# Tristan und Isolde- 1 more time!



## Chi_townPhilly

The Metropolitan Opera's Saturday afternoon broadcast for 6 December 2008 will be Wagner's *Tristan und Isolde*- this time under the baton of Daniel Barenboim. These performances will be Barenboim's first ever appearances at the Old Horseshoe.

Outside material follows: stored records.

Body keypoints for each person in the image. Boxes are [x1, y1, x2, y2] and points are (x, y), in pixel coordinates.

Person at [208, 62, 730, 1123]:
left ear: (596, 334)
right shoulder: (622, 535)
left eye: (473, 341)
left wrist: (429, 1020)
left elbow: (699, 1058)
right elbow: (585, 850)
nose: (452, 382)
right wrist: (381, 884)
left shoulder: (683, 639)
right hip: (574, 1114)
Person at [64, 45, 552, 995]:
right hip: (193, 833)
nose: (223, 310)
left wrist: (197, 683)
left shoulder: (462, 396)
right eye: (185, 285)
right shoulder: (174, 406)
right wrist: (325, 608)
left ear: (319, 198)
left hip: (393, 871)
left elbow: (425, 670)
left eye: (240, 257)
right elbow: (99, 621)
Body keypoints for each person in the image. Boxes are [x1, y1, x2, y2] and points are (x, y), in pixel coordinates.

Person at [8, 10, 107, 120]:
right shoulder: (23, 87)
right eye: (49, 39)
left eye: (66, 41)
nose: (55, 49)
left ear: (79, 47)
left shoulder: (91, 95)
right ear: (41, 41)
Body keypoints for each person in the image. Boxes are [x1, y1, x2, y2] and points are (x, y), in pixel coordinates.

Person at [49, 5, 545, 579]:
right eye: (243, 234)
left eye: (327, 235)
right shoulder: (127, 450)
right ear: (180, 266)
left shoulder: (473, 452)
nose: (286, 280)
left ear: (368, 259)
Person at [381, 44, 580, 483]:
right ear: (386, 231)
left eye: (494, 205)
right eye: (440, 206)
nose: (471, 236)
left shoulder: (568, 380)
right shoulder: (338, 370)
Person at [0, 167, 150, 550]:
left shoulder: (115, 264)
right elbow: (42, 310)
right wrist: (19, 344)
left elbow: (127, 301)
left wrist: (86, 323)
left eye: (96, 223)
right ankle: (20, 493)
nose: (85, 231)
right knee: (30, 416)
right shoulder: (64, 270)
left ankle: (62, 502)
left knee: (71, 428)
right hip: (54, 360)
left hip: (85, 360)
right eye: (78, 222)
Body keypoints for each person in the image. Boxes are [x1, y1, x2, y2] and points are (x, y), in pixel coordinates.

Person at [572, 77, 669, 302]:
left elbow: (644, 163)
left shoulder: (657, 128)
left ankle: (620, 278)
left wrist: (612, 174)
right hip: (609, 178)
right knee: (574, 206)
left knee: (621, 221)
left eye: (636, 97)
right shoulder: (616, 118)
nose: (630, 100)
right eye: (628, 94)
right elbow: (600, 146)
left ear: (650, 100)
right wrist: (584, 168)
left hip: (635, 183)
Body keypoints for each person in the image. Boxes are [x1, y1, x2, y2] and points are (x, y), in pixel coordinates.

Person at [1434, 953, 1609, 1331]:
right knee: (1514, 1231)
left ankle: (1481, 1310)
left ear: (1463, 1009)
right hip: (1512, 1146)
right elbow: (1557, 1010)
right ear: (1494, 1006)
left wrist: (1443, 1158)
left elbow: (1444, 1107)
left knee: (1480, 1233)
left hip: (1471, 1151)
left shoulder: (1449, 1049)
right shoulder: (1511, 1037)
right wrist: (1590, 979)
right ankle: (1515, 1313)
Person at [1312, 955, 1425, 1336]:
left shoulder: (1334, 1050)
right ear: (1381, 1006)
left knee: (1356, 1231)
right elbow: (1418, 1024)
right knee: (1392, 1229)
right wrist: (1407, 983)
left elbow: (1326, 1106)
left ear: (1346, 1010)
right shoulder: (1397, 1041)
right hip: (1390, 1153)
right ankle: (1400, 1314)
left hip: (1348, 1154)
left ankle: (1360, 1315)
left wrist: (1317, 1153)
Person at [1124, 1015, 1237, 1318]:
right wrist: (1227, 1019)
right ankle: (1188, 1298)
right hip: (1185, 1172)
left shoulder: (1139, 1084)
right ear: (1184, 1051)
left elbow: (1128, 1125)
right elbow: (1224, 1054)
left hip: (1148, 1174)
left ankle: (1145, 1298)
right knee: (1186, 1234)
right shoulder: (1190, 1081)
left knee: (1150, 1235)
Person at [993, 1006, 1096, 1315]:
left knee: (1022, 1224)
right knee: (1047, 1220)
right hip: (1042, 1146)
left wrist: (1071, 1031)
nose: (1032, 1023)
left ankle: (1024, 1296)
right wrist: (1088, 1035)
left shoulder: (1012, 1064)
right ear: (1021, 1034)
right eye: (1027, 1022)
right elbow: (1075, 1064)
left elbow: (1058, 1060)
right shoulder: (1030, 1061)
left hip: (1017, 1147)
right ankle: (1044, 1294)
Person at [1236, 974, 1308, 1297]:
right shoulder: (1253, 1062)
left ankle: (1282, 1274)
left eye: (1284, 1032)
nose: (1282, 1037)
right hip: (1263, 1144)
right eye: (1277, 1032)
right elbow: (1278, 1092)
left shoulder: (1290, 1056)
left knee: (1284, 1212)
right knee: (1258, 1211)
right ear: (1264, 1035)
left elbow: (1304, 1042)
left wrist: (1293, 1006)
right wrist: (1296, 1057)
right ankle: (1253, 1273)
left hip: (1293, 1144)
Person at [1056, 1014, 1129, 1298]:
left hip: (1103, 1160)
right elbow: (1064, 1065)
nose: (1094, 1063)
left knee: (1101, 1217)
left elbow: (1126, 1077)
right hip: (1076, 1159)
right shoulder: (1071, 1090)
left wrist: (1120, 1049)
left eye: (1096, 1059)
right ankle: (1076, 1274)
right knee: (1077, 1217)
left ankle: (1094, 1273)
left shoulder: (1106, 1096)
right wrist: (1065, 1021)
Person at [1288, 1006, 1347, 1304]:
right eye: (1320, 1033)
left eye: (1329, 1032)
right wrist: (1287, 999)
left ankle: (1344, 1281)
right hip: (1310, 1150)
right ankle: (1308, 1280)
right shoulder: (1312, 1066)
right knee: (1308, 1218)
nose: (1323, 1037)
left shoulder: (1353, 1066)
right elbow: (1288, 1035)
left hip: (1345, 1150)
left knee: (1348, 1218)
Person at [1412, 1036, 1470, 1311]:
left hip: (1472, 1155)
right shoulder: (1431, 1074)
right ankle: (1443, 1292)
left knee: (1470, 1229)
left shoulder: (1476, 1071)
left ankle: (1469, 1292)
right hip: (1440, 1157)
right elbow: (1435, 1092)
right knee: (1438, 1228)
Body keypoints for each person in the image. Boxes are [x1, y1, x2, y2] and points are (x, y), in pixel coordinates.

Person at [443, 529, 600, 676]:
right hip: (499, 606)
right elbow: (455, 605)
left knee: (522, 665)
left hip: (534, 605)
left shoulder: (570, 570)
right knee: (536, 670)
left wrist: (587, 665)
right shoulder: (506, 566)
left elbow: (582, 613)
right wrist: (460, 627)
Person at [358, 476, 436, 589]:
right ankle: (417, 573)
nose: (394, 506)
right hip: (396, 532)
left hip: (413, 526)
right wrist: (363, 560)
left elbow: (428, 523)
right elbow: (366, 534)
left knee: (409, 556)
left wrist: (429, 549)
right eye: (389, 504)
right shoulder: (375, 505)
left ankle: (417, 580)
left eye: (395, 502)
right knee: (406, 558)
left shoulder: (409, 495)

It's hard to imagine that it will achieve the level of this performance, but I will be tuning in nonetheless!


----------



## SixFootScowl

Has there been a decent Tristan und Isolde staged since 2008?


----------



## Granate

Fritz! Stop!


----------



## SixFootScowl

^ That is weird. But you make a good point. I am stupid for Tristan und Isolde. It is a stupidly blissful feeling just listening to this symphonic musical drama over and over.


----------



## Woodduck

When I first got to know _Tristan_ I was so obsessed that it scared me. I felt I'd be punished for it, as if I were having an illicit affair. I was sixteen then. What's your excuse?


----------



## regnaDkciN

Chi_townPhilly said:


> The Metropolitan Opera's Saturday afternoon broadcast for 6 December 2008 will be Wagner's *Tristan und Isolde*- this time under the baton of Daniel Barenboim. These performances will be Barenboim's first ever appearances at the Old Horseshoe.
> 
> It's hard to imagine that it will achieve the level of this performance, but I will be tuning in nonetheless!


So how _was_ that performance almost ten years ago? :lol:


----------